BRIEF: Copy the material below word for word, starting with the line that contains "How many points" and going on through the line that contains "Reading left to".

RECORDS SHOWN:

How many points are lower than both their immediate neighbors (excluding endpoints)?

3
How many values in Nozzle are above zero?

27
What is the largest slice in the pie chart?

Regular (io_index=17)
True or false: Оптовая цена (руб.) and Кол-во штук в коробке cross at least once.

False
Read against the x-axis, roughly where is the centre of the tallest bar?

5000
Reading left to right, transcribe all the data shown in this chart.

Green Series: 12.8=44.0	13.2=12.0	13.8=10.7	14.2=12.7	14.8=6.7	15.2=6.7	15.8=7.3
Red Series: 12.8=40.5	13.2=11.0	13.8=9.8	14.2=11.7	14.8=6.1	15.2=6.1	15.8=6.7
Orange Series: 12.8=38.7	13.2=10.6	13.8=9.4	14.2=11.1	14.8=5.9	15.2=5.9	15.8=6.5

---

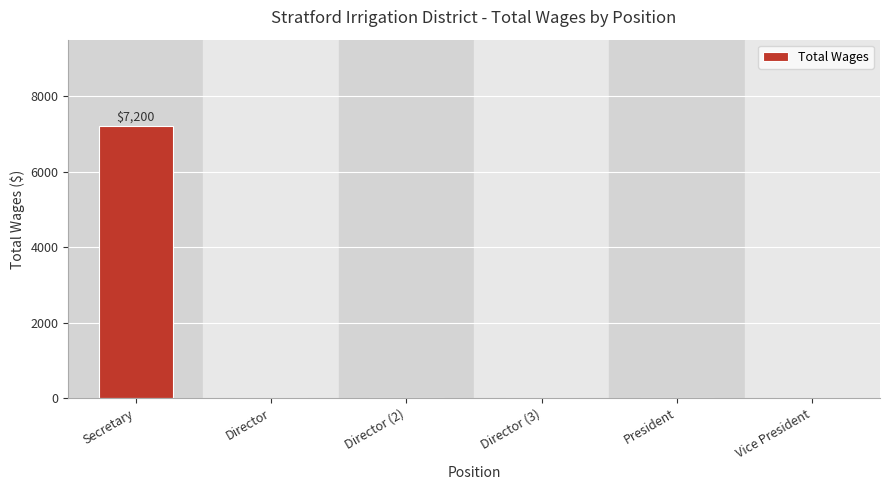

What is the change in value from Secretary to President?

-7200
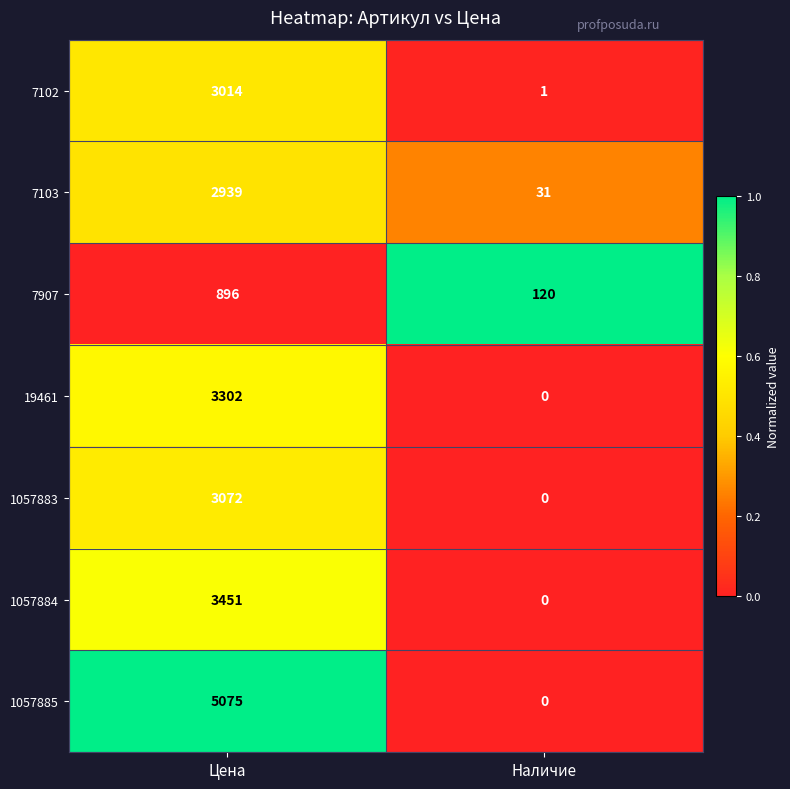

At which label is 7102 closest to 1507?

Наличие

ANSWER TO THE PROBLEM:
How many points are lower than both their immediate neighbors (excluding endpoints)?

3
How many values in Nozzle are above zero?

27
What is the largest slice in the pie chart?

Regular (io_index=17)
True or false: Оптовая цена (руб.) and Кол-во штук в коробке cross at least once.

False
Read against the x-axis, roughly where is the centre of the tallest bar?

5000
Reading left to right, transcribe all the data shown in this chart.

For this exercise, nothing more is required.